ZU PRÜFENDER TEXT —
+++

Einen weiteren Schuss lassen die Daten aus der ImmobilienScout24-Grafik noch zu: Private Anbieter haben ganz offensichtlich ein geringes Interesse an regulierten Mietpreisen und versuchen eine Vermietung zu den gesetzlich festgelegten Konditionen zu umgehen. Wenn ausgerechnet die preiswerten Wohnungen, die am stärksten nachgefragt werden, gezielt zurückgehalten werden, belegen die daran beteiligten Marktakteure einmal mehr das systemische Marktversagen in allen Fragen der sozialen Wohnversorgung. Umso dringender wäre es, die öffentlichen Bestände in Berlin und anderen Städten auszuweiten und den kommunalen Wohnbau zu forcieren. Auf lange Sicht – das zeigen die Reaktionen auf den Mietendeckel – wird auf private Vermieterinnen und Vermieter kein Verlass sein, wenn es darum geht, leistbare Wohnungen für breite Schichten der Bevölkerung bereitzustellen. Da hilft nur „bauen, bauen, bauen“ – und zwar von öffentlichen Wohnbauträgern.

+++

DATENBLOCK —

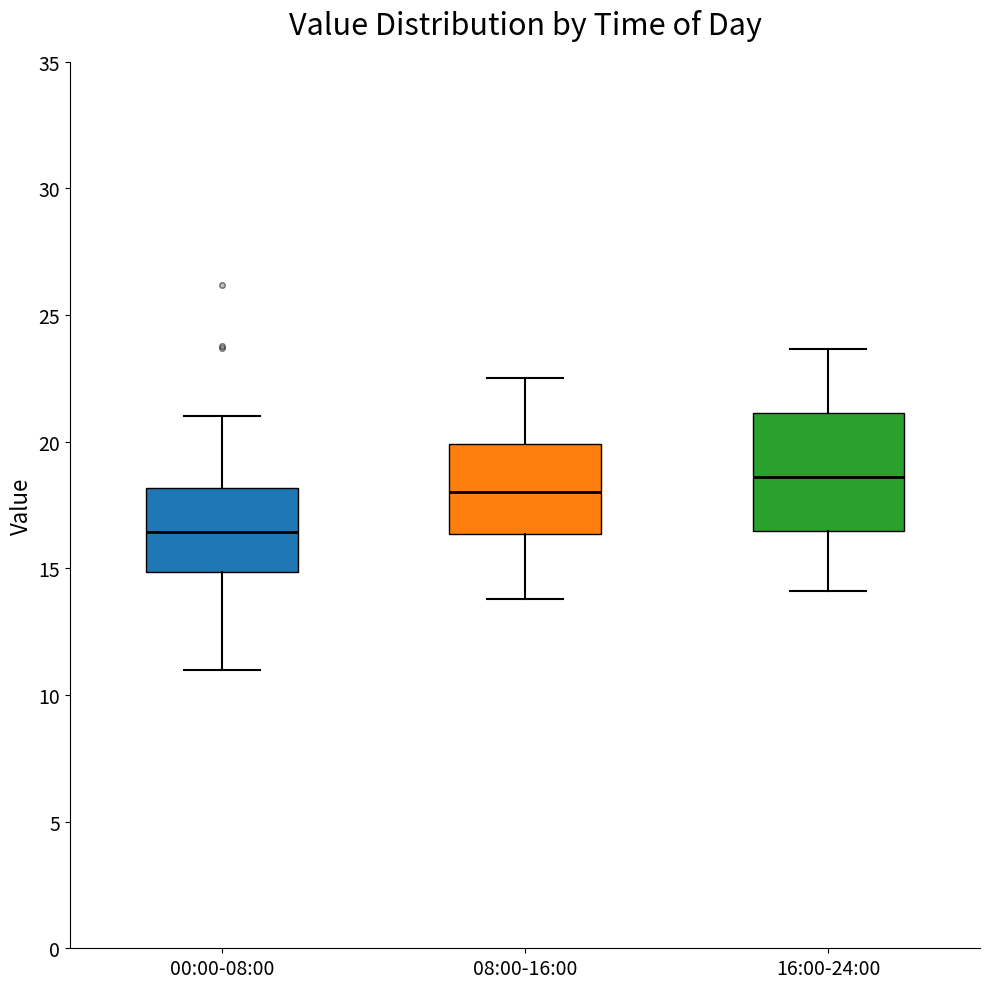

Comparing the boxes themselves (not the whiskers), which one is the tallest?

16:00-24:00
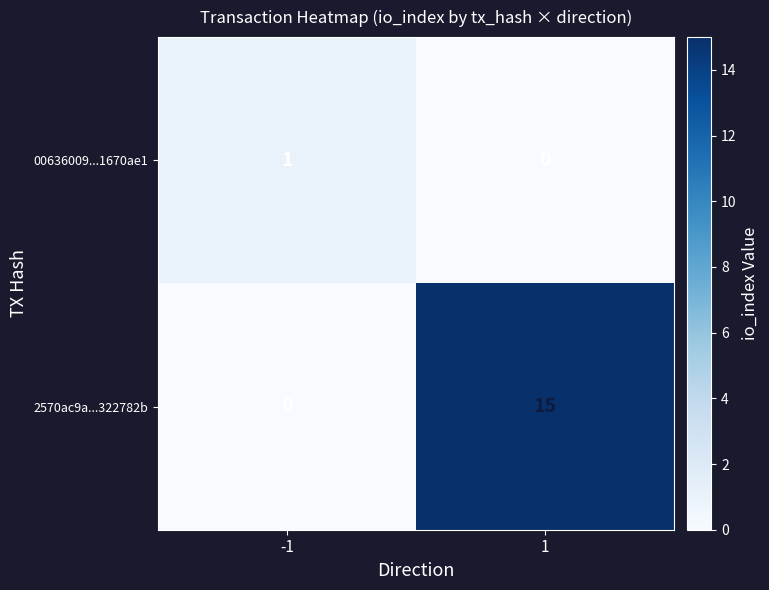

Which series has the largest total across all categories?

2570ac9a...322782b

+++

ZIEL DER ÜBUNG — Schreiben Sie den Text über den Mietendeckel und die privaten Vermieter oben vollständig und wortgetreu ab.

DIE GELÖSTE AUFGABE —
Einen weiteren Schuss lassen die Daten aus der ImmobilienScout24-Grafik noch zu: Private Anbieter haben ganz offensichtlich ein geringes Interesse an regulierten Mietpreisen und versuchen eine Vermietung zu den gesetzlich festgelegten Konditionen zu umgehen. Wenn ausgerechnet die preiswerten Wohnungen, die am stärksten nachgefragt werden, gezielt zurückgehalten werden, belegen die daran beteiligten Marktakteure einmal mehr das systemische Marktversagen in allen Fragen der sozialen Wohnversorgung. Umso dringender wäre es, die öffentlichen Bestände in Berlin und anderen Städten auszuweiten und den kommunalen Wohnbau zu forcieren. Auf lange Sicht – das zeigen die Reaktionen auf den Mietendeckel – wird auf private Vermieterinnen und Vermieter kein Verlass sein, wenn es darum geht, leistbare Wohnungen für breite Schichten der Bevölkerung bereitzustellen. Da hilft nur „bauen, bauen, bauen“ – und zwar von öffentlichen Wohnbauträgern.